A bladder infection is a type of urinary tract infection that affects both men and women. Women typically have fewer complications associated with bladder infections and treatment tends to be short and swift. Men, however, have a prostate gland which may be affected by the infection making treatment more difficult or complicated, in some cases. Otherwise healthy adults may find they are affected by a bladder infection without a true understanding of how the infection started.

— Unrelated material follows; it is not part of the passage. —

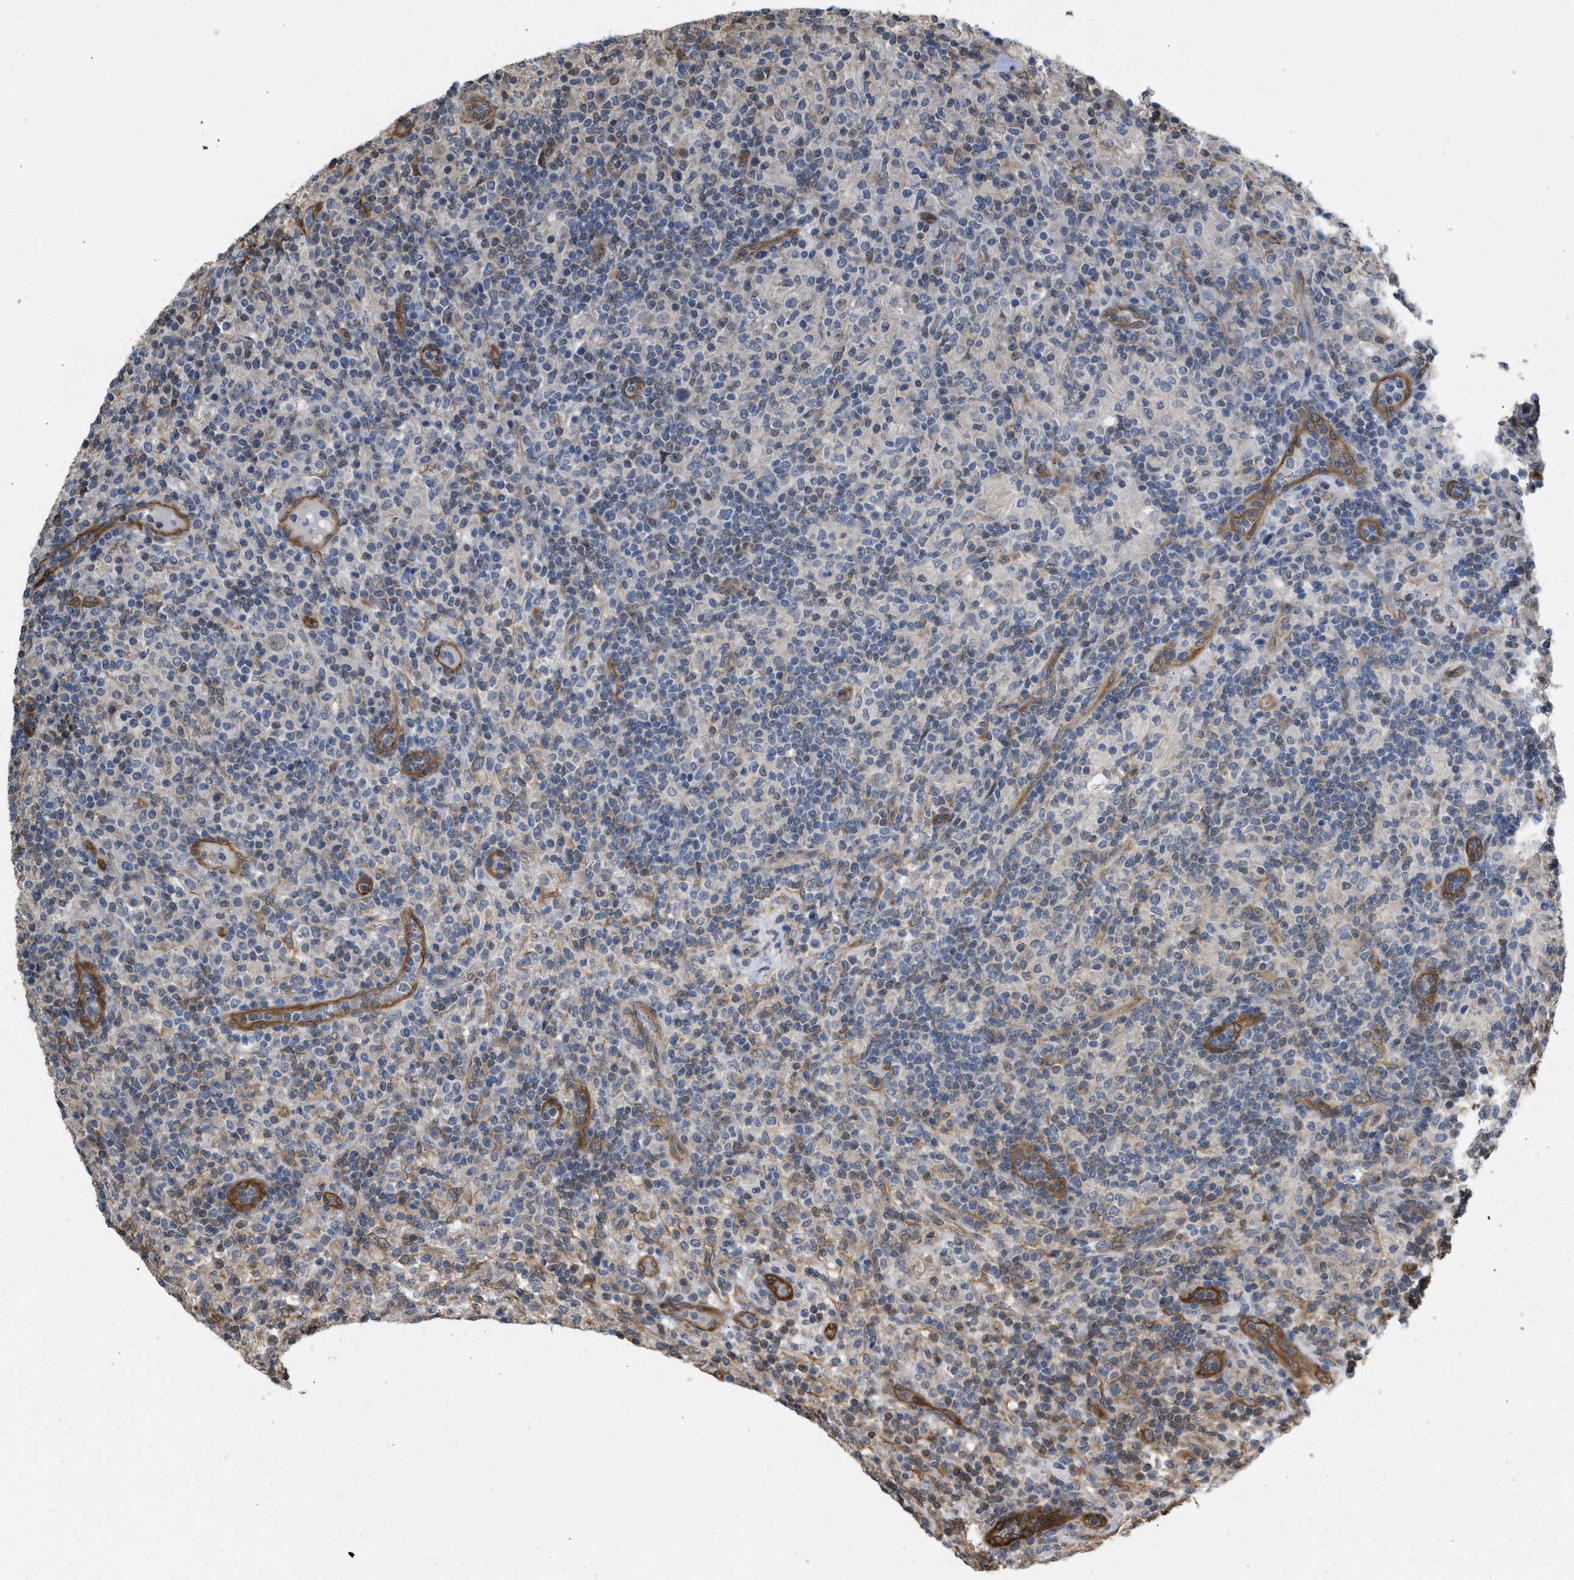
{"staining": {"intensity": "negative", "quantity": "none", "location": "none"}, "tissue": "lymphoma", "cell_type": "Tumor cells", "image_type": "cancer", "snomed": [{"axis": "morphology", "description": "Hodgkin's disease, NOS"}, {"axis": "topography", "description": "Lymph node"}], "caption": "DAB immunohistochemical staining of Hodgkin's disease displays no significant positivity in tumor cells.", "gene": "BAG3", "patient": {"sex": "male", "age": 70}}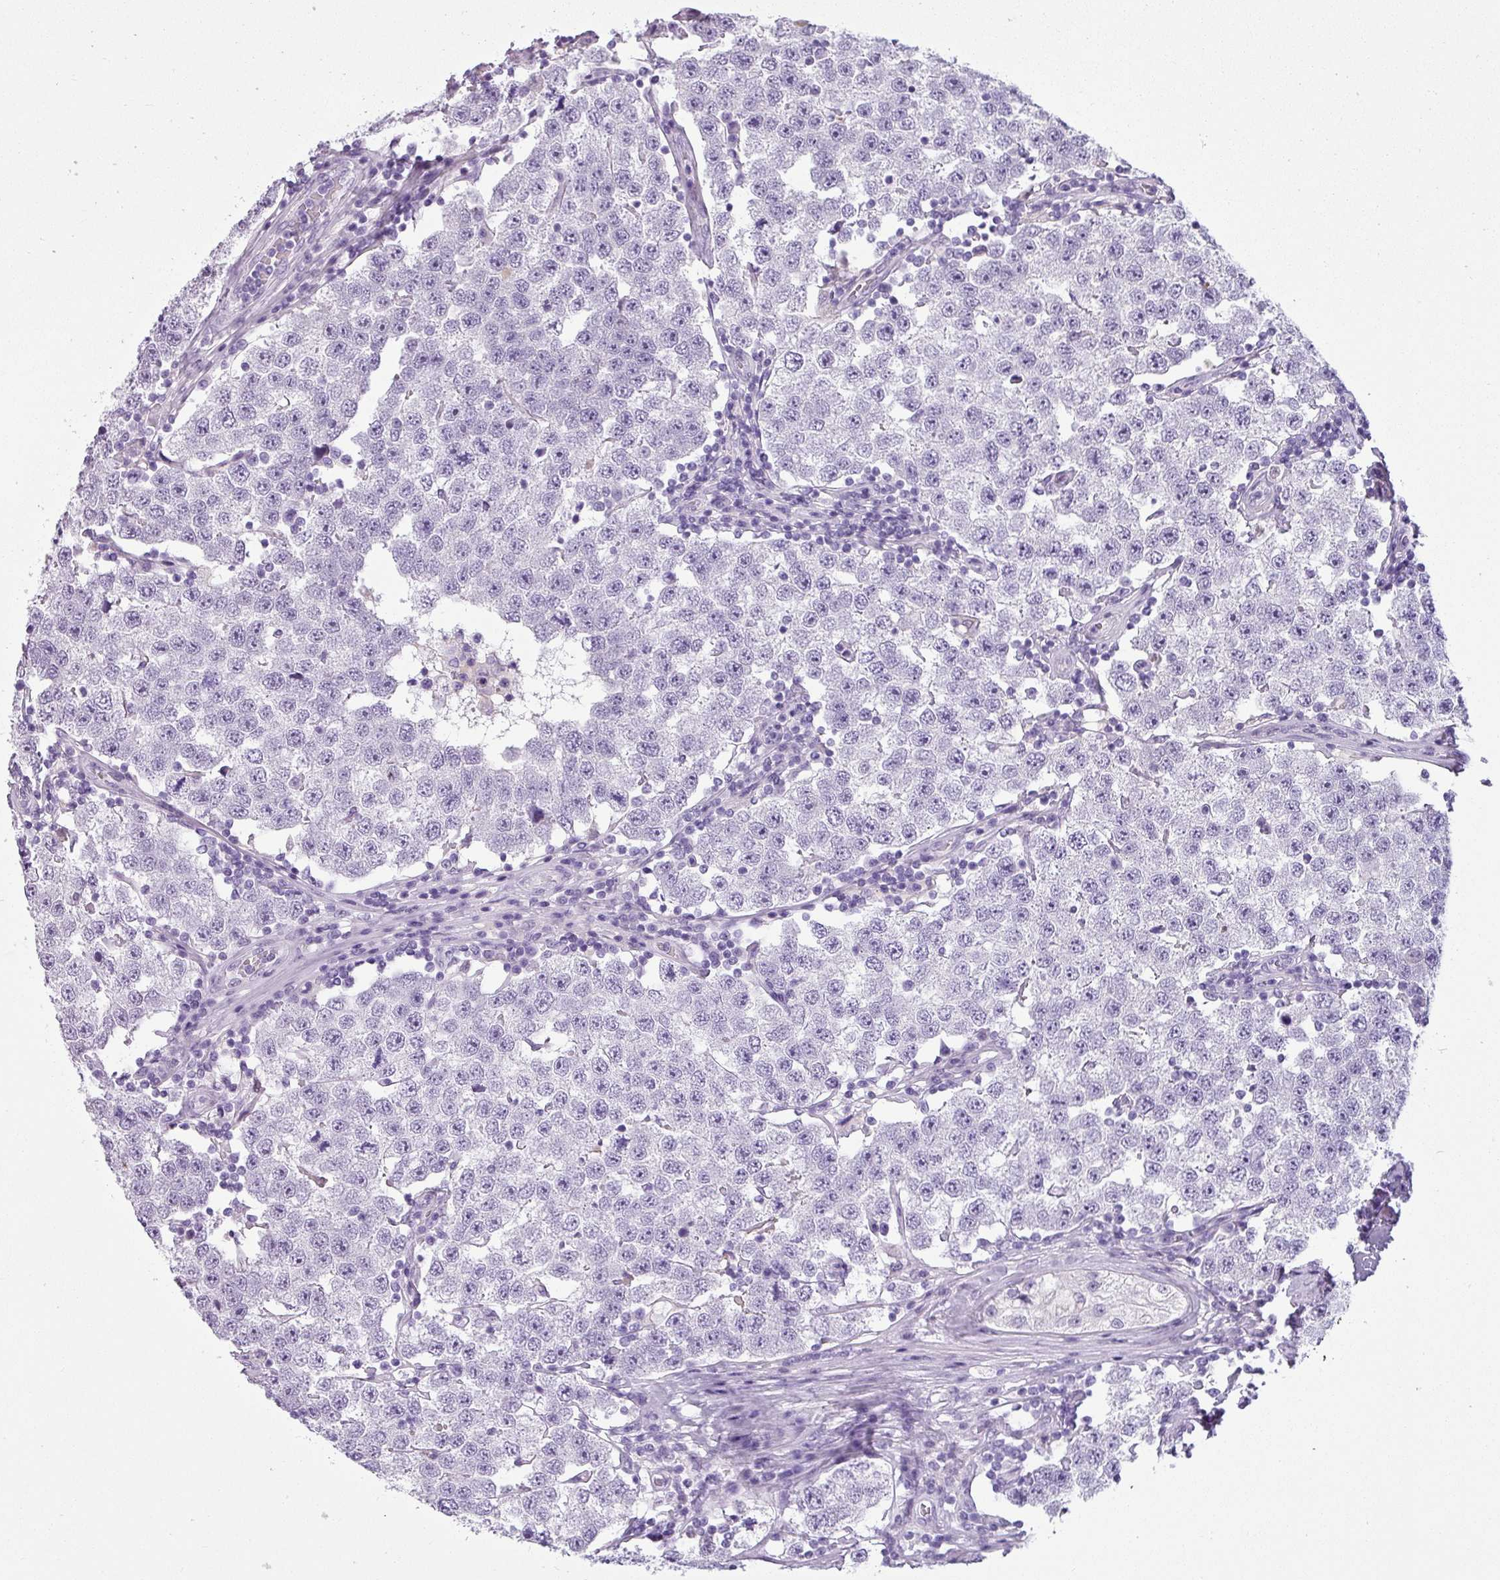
{"staining": {"intensity": "negative", "quantity": "none", "location": "none"}, "tissue": "testis cancer", "cell_type": "Tumor cells", "image_type": "cancer", "snomed": [{"axis": "morphology", "description": "Seminoma, NOS"}, {"axis": "topography", "description": "Testis"}], "caption": "A photomicrograph of human testis seminoma is negative for staining in tumor cells.", "gene": "CDH16", "patient": {"sex": "male", "age": 34}}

Causes of a Bladder Infection
The kidneys, ureters, bladder and urethra make up the urinary tract. Urine is sterilizing, so bacteria cannot normally grow in the urinary tract, but it can grow in the area surrounding the urethra in women and men who are uncircumcised. If conditions are right, the bacteria living in these areas can make its way into the urethra and travel straight to the bladder, causing the infection. Some of the common causes of the spread of bacteria to the urinary tract and bladder include:
- Prior recurrent bladder infections
- Spermicide use
- Vaginal intercourse
- Anal sex if the man is uncircumcised
Symptoms of a Bladder Infection
The symptoms of a bladder infection may be associated with other health conditions. Before assuming a bladder infection is the cause of symptoms, it is best to see a healthcare provider. You may experience one or more of the following symptoms.
- Pain during urination
- Burning during urination
- Strong urge to urinate
- Appearance of blood in urine
An undiagnosed bladder infection can lead to a kidney infection called pyelonephritis. The symptoms of pyelonephritis may include:
- Back pain
If you have any of these symptoms in addition to the symptoms of a bladder infection, it is important to seek medical care immediately.
Some of the symptoms of a bladder infection are similar to symptoms of other conditions like a yeast infection or an inflamed urethra.
A bladder infection is a painful condition that can appear out of nowhere. With a bout of antibiotics, the condition is typically cured quickly, but avoiding the doctor can leave room for the infection to spread to the kidneys.